■ **WRITTEN TASK**:
From the first line to the last, restate the records word for word, skipping the pictures.

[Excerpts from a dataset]
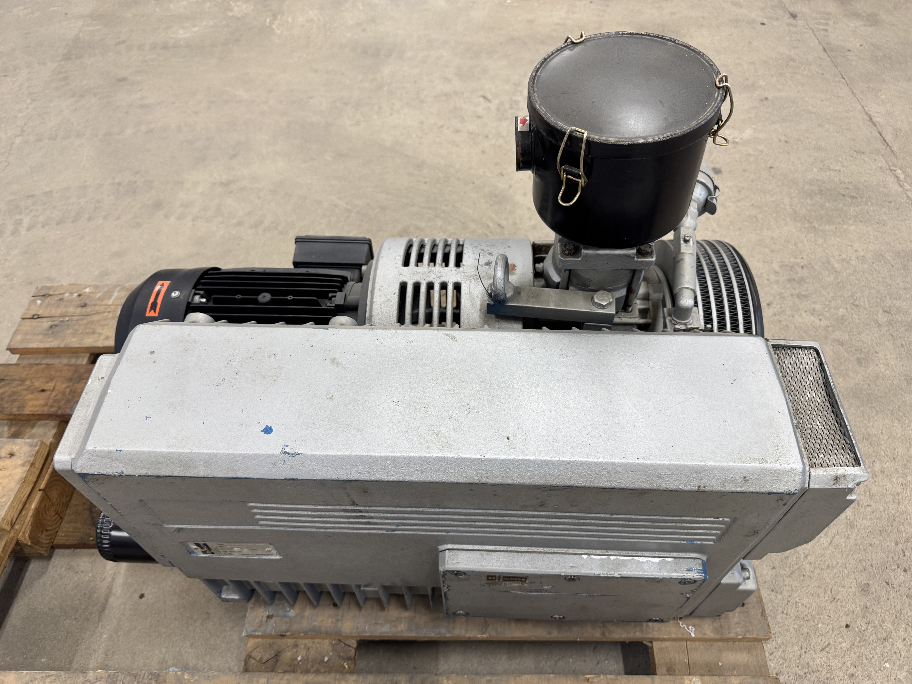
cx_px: 456
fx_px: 632
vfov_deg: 56.8
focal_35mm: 24
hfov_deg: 71.6
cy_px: 342
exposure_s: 1/50
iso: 125
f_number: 1.78
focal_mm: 6.76
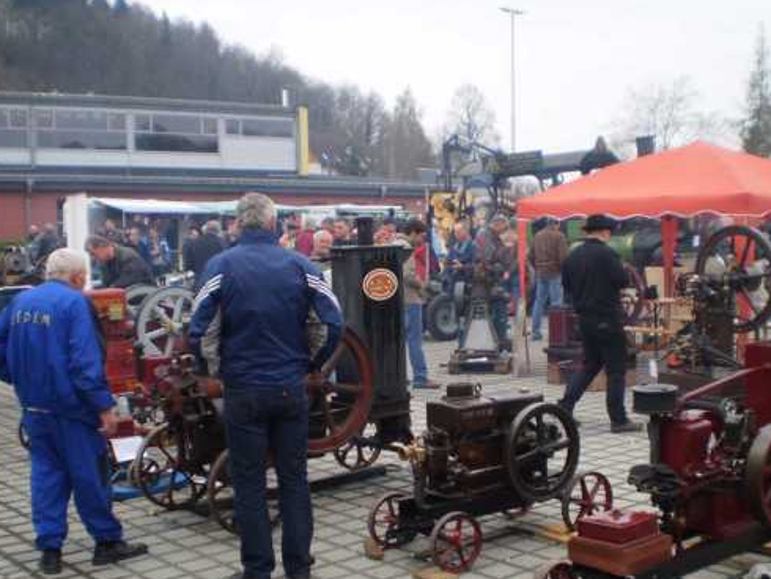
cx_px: 434
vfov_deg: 30.7
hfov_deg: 40.3
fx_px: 1047
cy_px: 373
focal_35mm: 47
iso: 64
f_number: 3.1
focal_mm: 6.3
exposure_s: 1/400
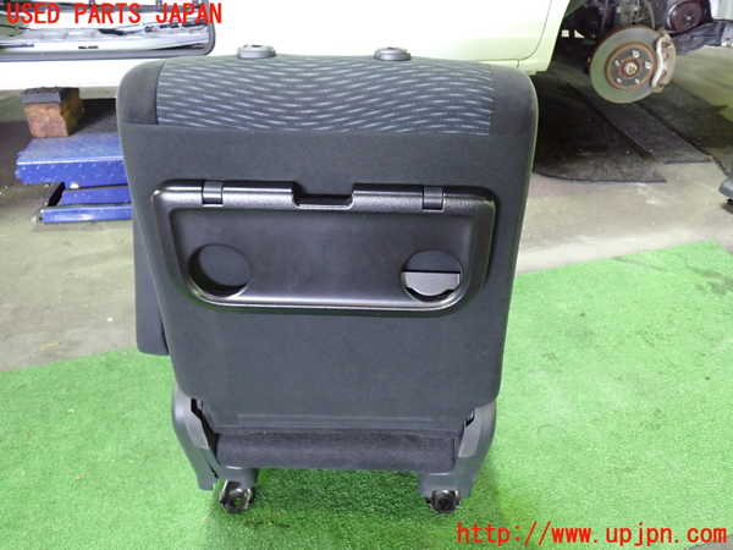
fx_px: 635
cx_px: 366
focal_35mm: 30
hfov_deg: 60.0
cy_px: 275
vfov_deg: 46.8
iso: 800
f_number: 2.3
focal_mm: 5.4
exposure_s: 1/30
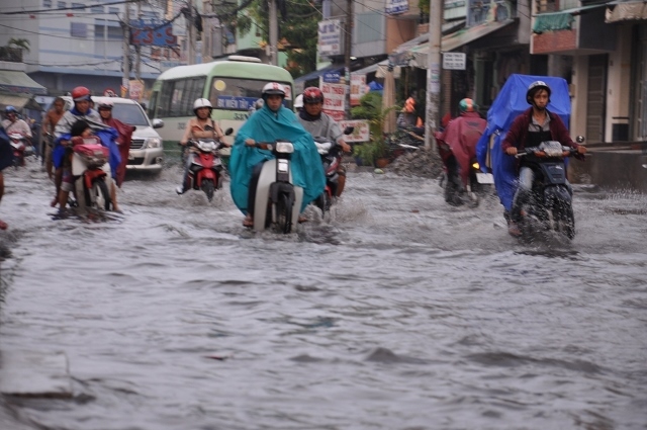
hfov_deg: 13.1
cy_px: 215
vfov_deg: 8.7
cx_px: 324
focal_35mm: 158
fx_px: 2827
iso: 320
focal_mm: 105
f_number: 5.6
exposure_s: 1/100
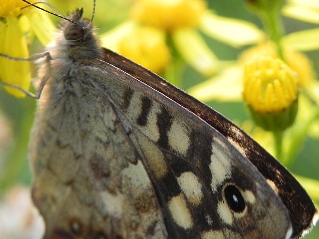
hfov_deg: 12.2
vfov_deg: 9.2
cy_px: 126
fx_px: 1493
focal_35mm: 162
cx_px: 148
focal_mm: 16.9
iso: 160
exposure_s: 1/108
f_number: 4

■ **FINISHED EXERCISE**:
cx_px: 456
fx_px: 632
vfov_deg: 56.8
focal_35mm: 24
hfov_deg: 71.6
cy_px: 342
exposure_s: 1/50
iso: 125
f_number: 1.78
focal_mm: 6.76
cx_px: 434
vfov_deg: 30.7
hfov_deg: 40.3
fx_px: 1047
cy_px: 373
focal_35mm: 47
iso: 64
f_number: 3.1
focal_mm: 6.3
exposure_s: 1/400
fx_px: 635
cx_px: 366
focal_35mm: 30
hfov_deg: 60.0
cy_px: 275
vfov_deg: 46.8
iso: 800
f_number: 2.3
focal_mm: 5.4
exposure_s: 1/30
hfov_deg: 13.1
cy_px: 215
vfov_deg: 8.7
cx_px: 324
focal_35mm: 158
fx_px: 2827
iso: 320
focal_mm: 105
f_number: 5.6
exposure_s: 1/100
hfov_deg: 12.2
vfov_deg: 9.2
cy_px: 126
fx_px: 1493
focal_35mm: 162
cx_px: 148
focal_mm: 16.9
iso: 160
exposure_s: 1/108
f_number: 4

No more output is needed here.